[Start of Attachment]

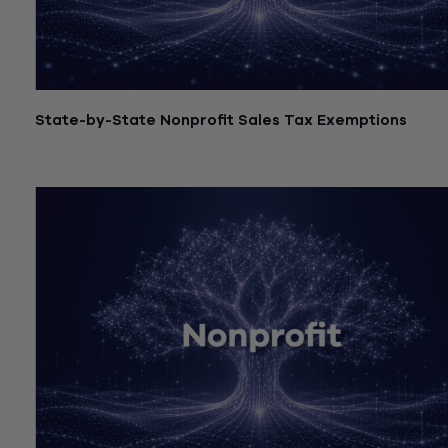
State-by-State Nonprofit Sales Tax Exemptions
July 21, 2026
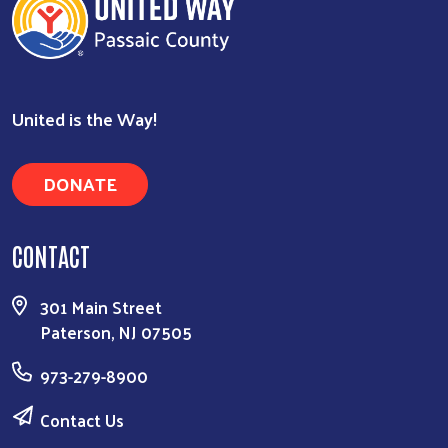
United is the Way!
DONATE
CONTACT
Search
301 Main Street
Paterson, NJ 07505
973-279-8900
Contact Us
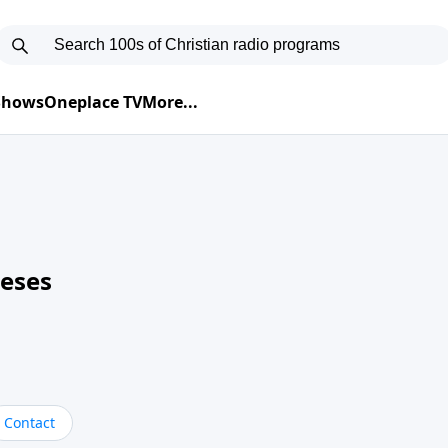
 Shows
Oneplace TV
More...
neses
Contact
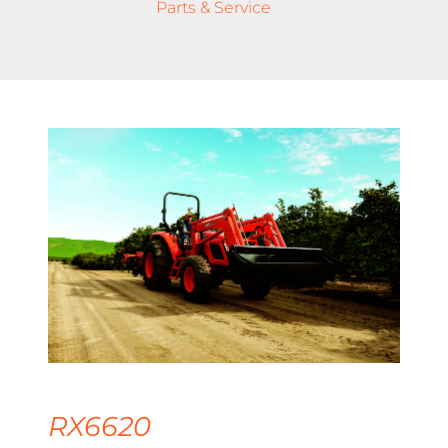
Parts & Service
RX6620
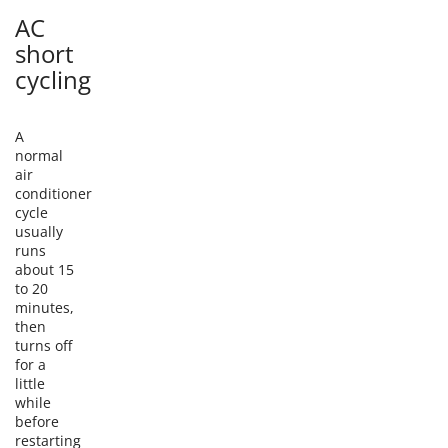
AC
short
cycling
A
normal
air
conditioner
cycle
usually
runs
about 15
to 20
minutes,
then
turns off
for a
little
while
before
restarting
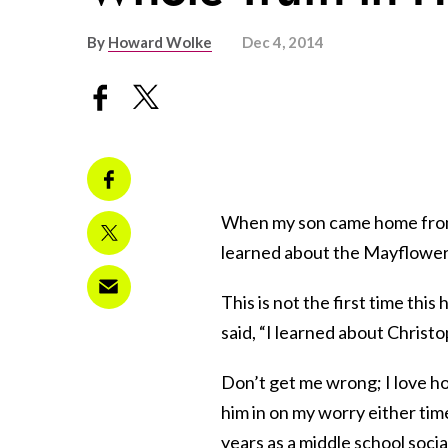
By
Howard Wolke
Dec 4, 2014
When my son came home fr
learned about the Mayflower
This is not the first time th
said, “I learned about Chris
Don’t get me wrong; I love how
him in on my worry either time
years as a middle school socia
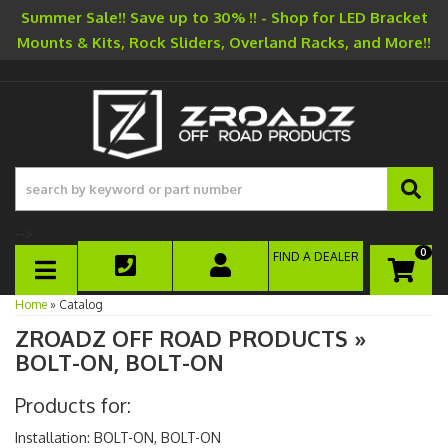
Summer Sale!! Save up to 30% !! - Shop for LED Bracket
Mounts & Kits, Rock Sliders, Overland Racks, and More!!
-->
0
FIND A DEALER
TOGGLE NAVIGATION
Home
»
Catalog
ZROADZ OFF ROAD PRODUCTS
»
BOLT-ON, BOLT-ON
Products for:
Installation: BOLT-ON, BOLT-ON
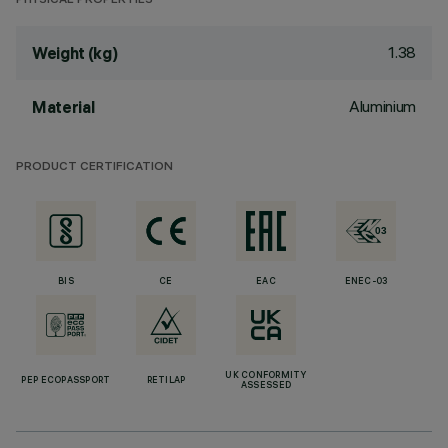
PHYSICAL PROPERTIES
1.38
Weight (kg)
Aluminium
Material
PRODUCT CERTIFICATION
BIS
CE
EAC
ENEC-03
UK CONFORMITY
PEP ECOPASSPORT
RETILAP
ASSESSED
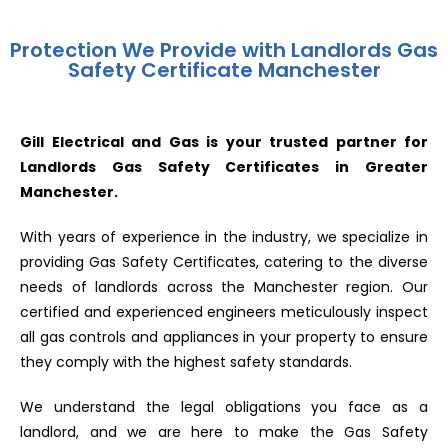
Protection We Provide with Landlords Gas
Safety Certificate Manchester
Gill Electrical and Gas is your trusted partner for
Landlords Gas Safety Certificates in Greater
Manchester.
With years of experience in the industry, we specialize in
providing Gas Safety Certificates, catering to the diverse
needs of landlords across the Manchester region. Our
certified and experienced engineers meticulously inspect
all gas controls and appliances in your property to ensure
they comply with the highest safety standards.
We understand the legal obligations you face as a
landlord, and we are here to make the Gas Safety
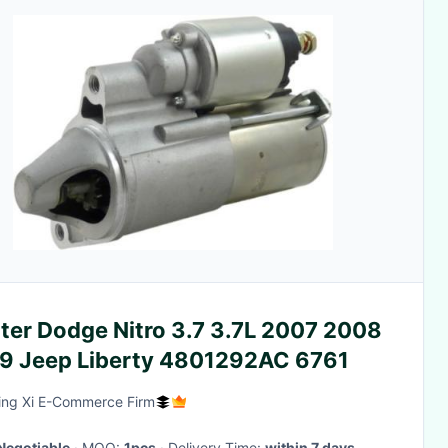
ter Dodge Nitro 3.7 3.7L 2007 2008
2009 Jeep Liberty 4801292AC 6761
ing Xi E-Commerce Firm
Negotiable
· MOQ:
1pcs
· Delivery Time:
within 7 days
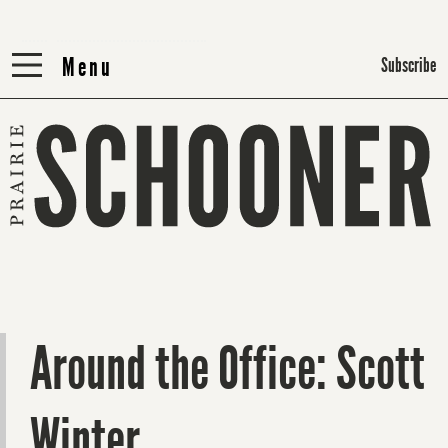
Menu
Menu
Subscribe
Around the Office: Scott
Winter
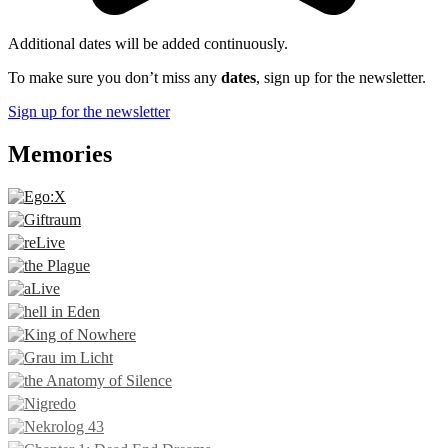
Additional dates will be added continuously.
To make sure you don’t miss any
dates
, sign up for the newsletter.
Sign up for the newsletter
Memories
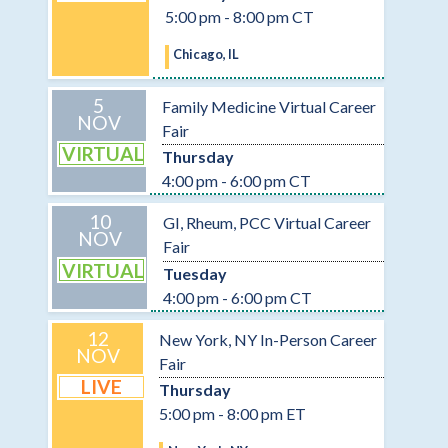
5:00 pm - 8:00 pm CT
Chicago, IL
5
Family Medicine Virtual Career
NOV
Fair
VIRTUAL
Thursday
4:00 pm - 6:00 pm CT
10
GI, Rheum, PCC Virtual Career
NOV
Fair
VIRTUAL
Tuesday
4:00 pm - 6:00 pm CT
12
New York, NY In-Person Career
NOV
Fair
LIVE
Thursday
5:00 pm - 8:00 pm ET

[End of Attachment]

EXERCISE => Edit the text of every record above, replacing "NOV" with "DEC" and leaving everything else unchanged. Omit the pictures from your answer.

RESULT OF THE EXERCISE =>
State-by-State Nonprofit Sales Tax Exemptions
July 21, 2026
United is the Way!
DONATE
CONTACT
Search
301 Main Street
Paterson, NJ 07505
973-279-8900
Contact Us
 Shows
Oneplace TV
More...
neses
Contact
Parts & Service
RX6620
AC
short
cycling
A
normal
air
conditioner
cycle
usually
runs
about 15
to 20
minutes,
then
turns off
for a
little
while
before
restarting
By
Howard Wolke
Dec 4, 2014
When my son came home fr
learned about the Mayflower
This is not the first time th
said, “I learned about Chris
Don’t get me wrong; I love how
him in on my worry either time
years as a middle school socia
Summer Sale!! Save up to 30% !! - Shop for LED Bracket
Mounts & Kits, Rock Sliders, Overland Racks, and More!!
-->
0
FIND A DEALER
TOGGLE NAVIGATION
Home
»
Catalog
ZROADZ OFF ROAD PRODUCTS
»
BOLT-ON, BOLT-ON
Products for:
Installation: BOLT-ON, BOLT-ON
PHYSICAL PROPERTIES
1.38
Weight (kg)
Aluminium
Material
PRODUCT CERTIFICATION
BIS
CE
EAC
ENEC-03
UK CONFORMITY
PEP ECOPASSPORT
RETILAP
ASSESSED
Protection We Provide with Landlords Gas
Safety Certificate Manchester
Gill Electrical and Gas is your trusted partner for
Landlords Gas Safety Certificates in Greater
Manchester.
With years of experience in the industry, we specialize in
providing Gas Safety Certificates, catering to the diverse
needs of landlords across the Manchester region. Our
certified and experienced engineers meticulously inspect
all gas controls and appliances in your property to ensure
they comply with the highest safety standards.
We understand the legal obligations you face as a
landlord, and we are here to make the Gas Safety
ter Dodge Nitro 3.7 3.7L 2007 2008
2009 Jeep Liberty 4801292AC 6761
ing Xi E-Commerce Firm
Negotiable
· MOQ:
1pcs
· Delivery Time:
within 7 days
Menu
Menu
Subscribe
Around the Office: Scott
Winter
Additional dates will be added continuously.
To make sure you don’t miss any
dates
, sign up for the newsletter.
Sign up for the newsletter
Memories
5:00 pm - 8:00 pm CT
Chicago, IL
5
Family Medicine Virtual Career
DEC
Fair
VIRTUAL
Thursday
4:00 pm - 6:00 pm CT
10
GI, Rheum, PCC Virtual Career
DEC
Fair
VIRTUAL
Tuesday
4:00 pm - 6:00 pm CT
12
New York, NY In-Person Career
DEC
Fair
LIVE
Thursday
5:00 pm - 8:00 pm ET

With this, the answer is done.